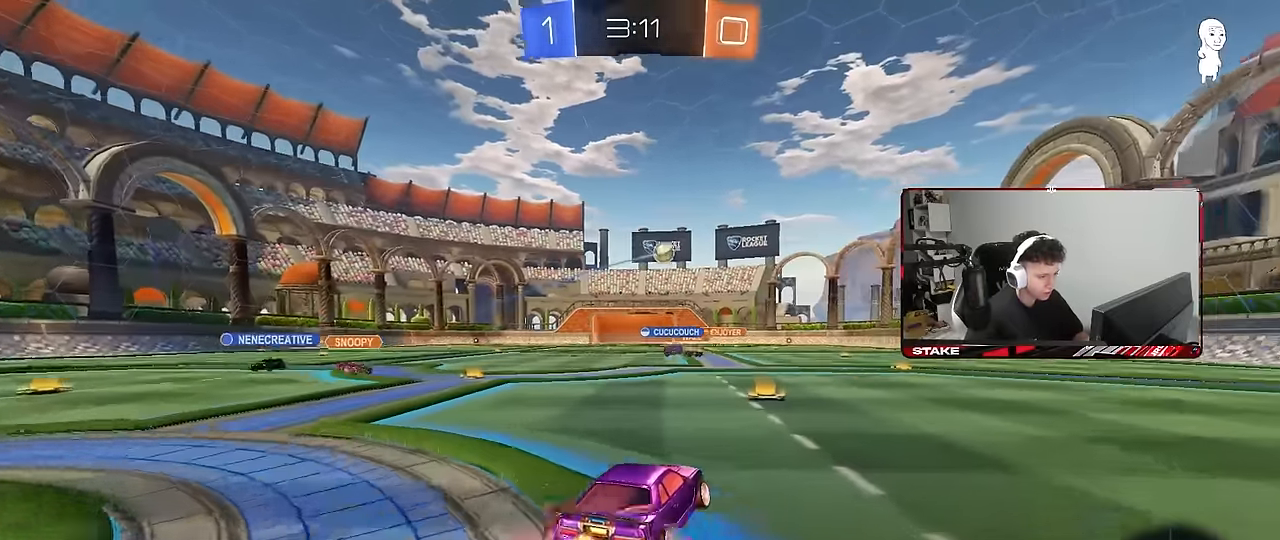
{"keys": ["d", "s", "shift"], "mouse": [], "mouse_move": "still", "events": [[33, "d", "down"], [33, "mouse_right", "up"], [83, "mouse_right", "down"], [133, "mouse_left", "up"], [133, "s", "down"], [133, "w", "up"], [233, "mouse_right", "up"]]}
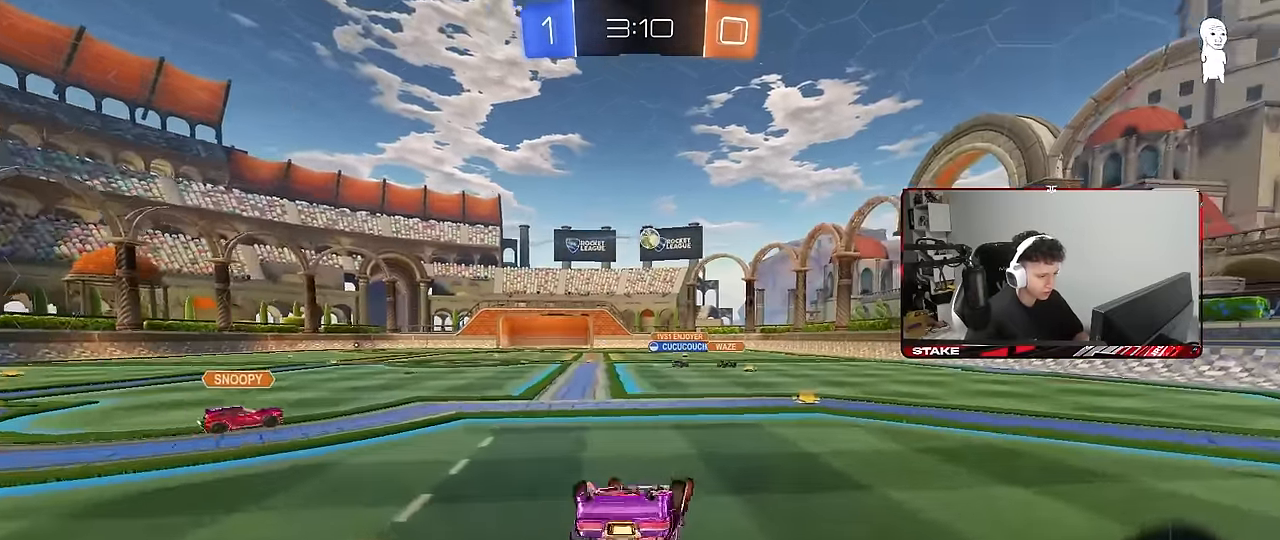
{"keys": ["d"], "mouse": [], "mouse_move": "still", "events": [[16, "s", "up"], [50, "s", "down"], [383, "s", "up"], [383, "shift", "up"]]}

--

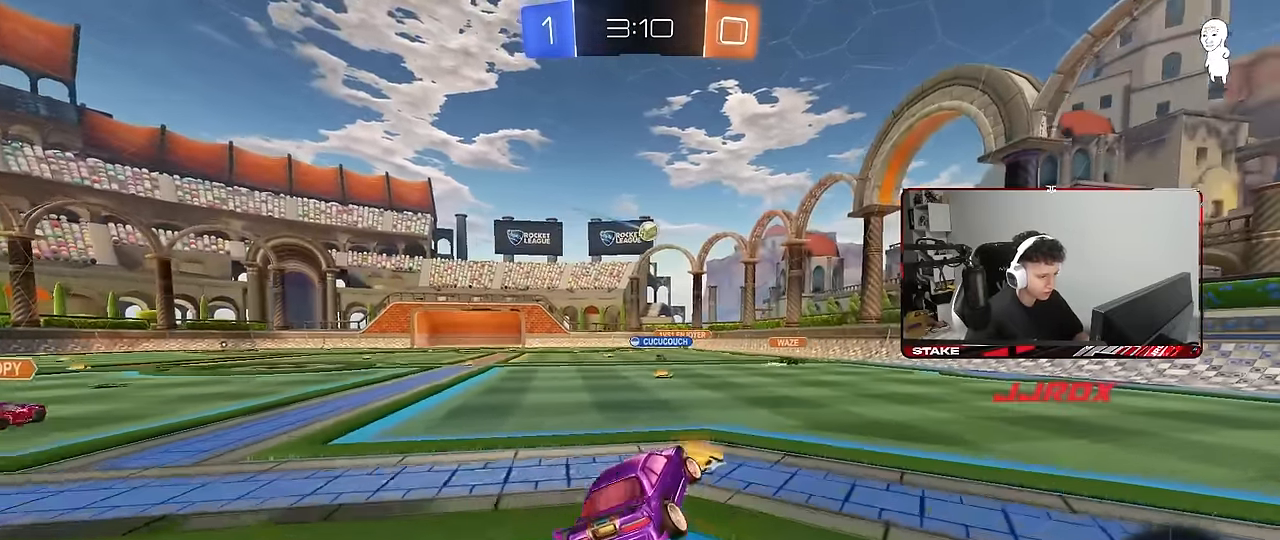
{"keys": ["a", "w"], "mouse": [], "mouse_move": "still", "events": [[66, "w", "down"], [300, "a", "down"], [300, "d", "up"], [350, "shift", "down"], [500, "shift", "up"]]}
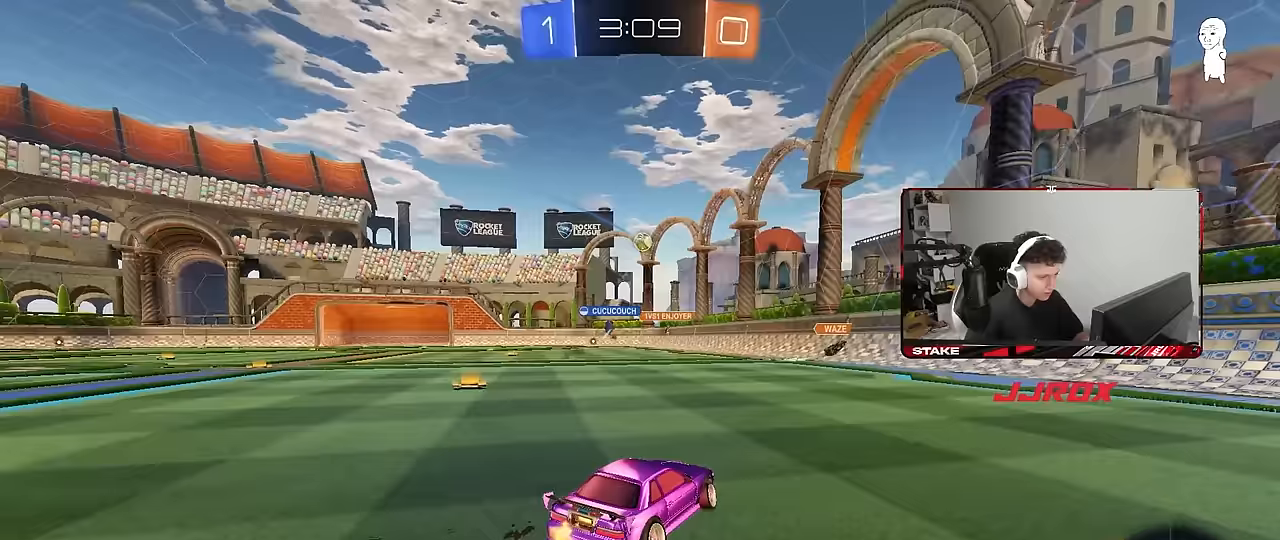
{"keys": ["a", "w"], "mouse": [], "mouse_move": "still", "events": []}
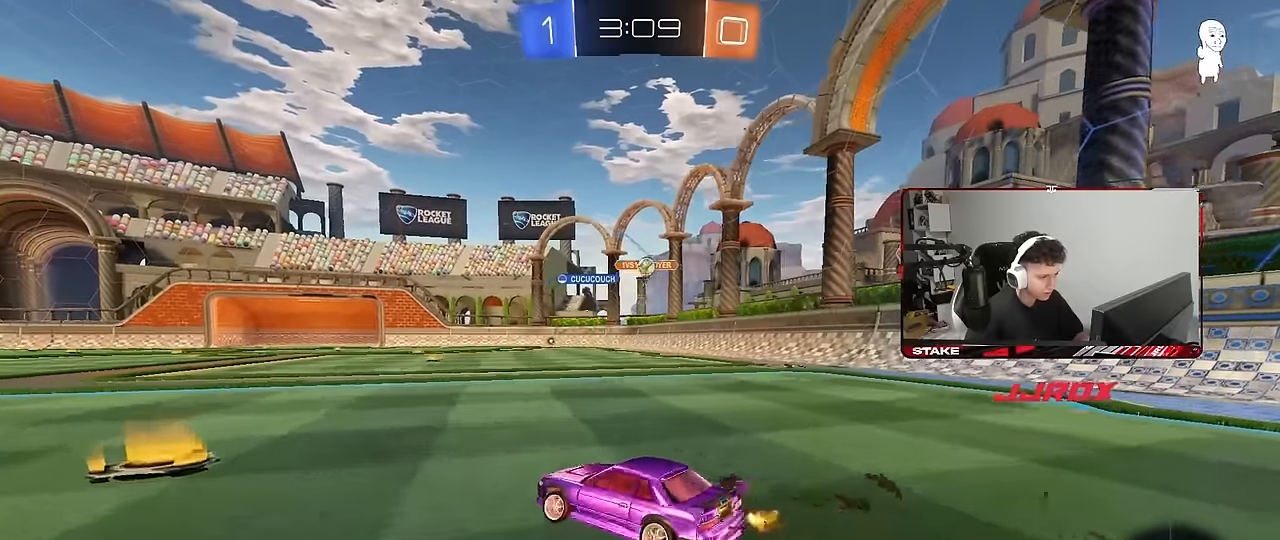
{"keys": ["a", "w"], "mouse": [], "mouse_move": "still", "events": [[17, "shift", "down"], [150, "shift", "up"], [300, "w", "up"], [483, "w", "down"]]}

--

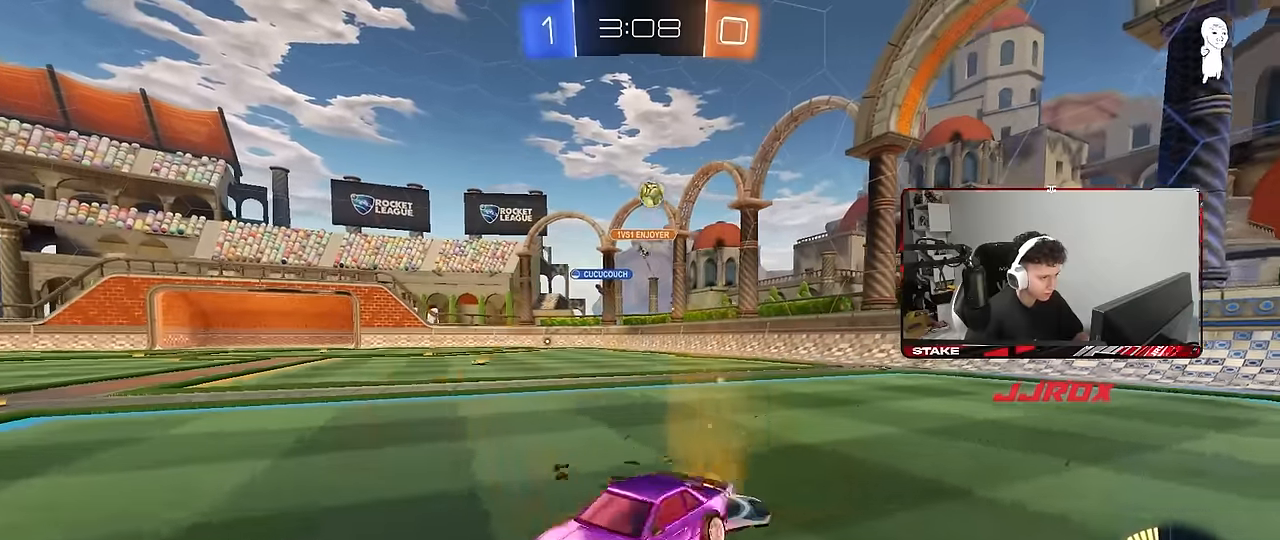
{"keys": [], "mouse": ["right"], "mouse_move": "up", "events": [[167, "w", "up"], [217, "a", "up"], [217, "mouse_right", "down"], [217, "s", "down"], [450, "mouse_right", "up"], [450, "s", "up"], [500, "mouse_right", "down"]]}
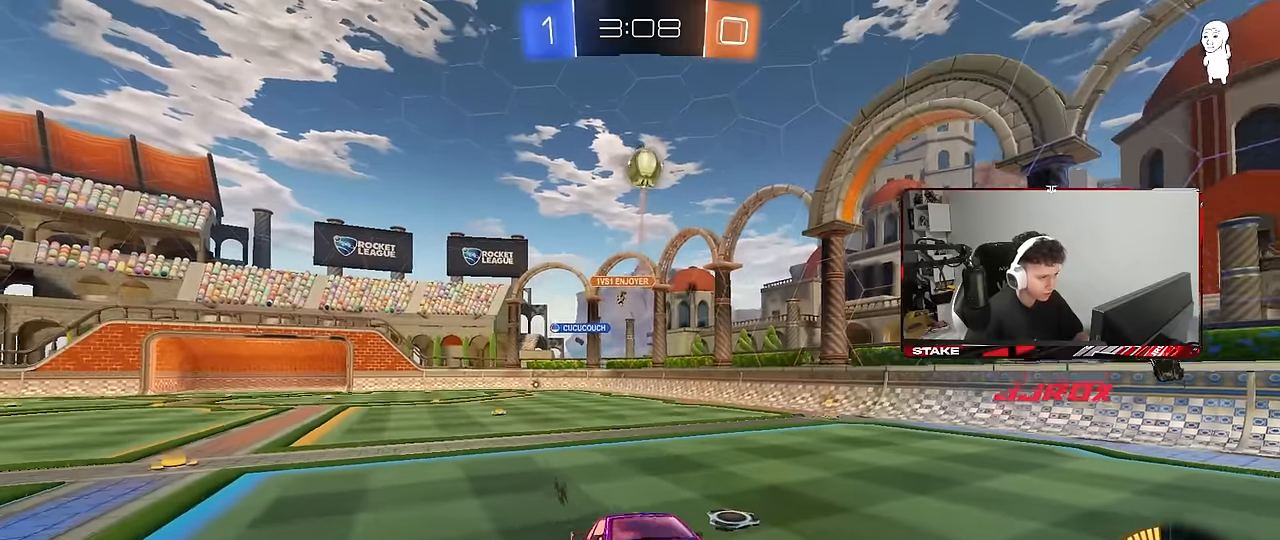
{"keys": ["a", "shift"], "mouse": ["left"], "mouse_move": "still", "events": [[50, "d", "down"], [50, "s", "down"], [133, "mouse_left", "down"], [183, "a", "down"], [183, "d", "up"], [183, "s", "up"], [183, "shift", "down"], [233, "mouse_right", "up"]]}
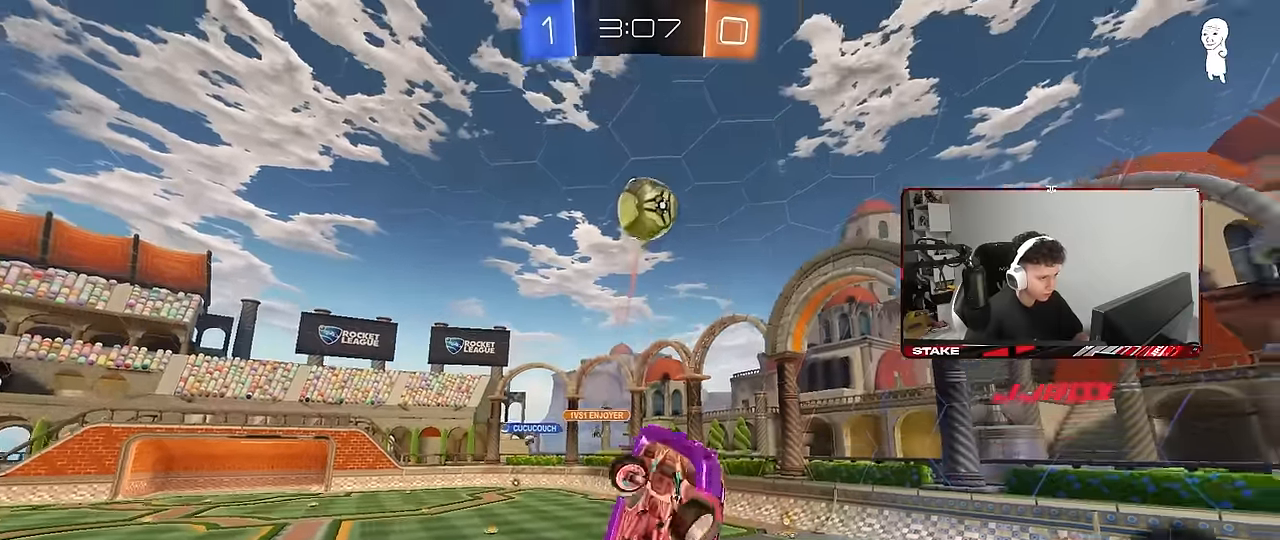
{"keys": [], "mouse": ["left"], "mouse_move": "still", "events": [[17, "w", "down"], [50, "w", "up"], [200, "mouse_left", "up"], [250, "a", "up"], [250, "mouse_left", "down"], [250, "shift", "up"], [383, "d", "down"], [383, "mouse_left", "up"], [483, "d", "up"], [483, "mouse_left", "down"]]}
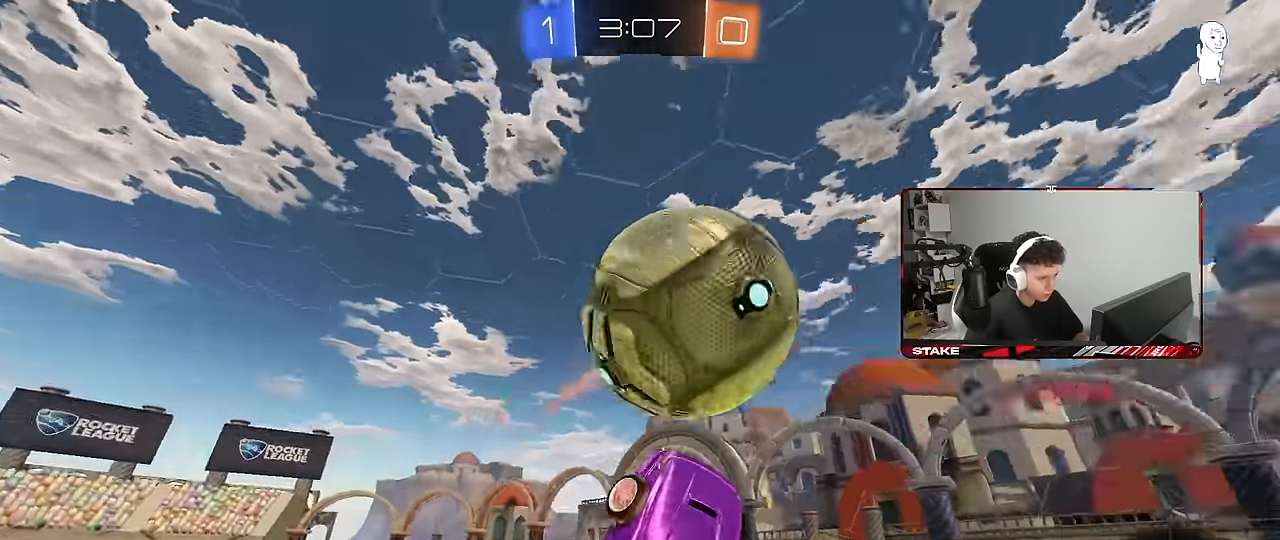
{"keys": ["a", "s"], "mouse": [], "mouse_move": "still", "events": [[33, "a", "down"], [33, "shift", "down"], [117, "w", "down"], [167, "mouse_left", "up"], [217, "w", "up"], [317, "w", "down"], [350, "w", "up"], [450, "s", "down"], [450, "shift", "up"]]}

▶ [Exercise instructions] Among these entries, how many lines include the string "shift"? Reply with the number by itself.

▶ [Exercise result] 7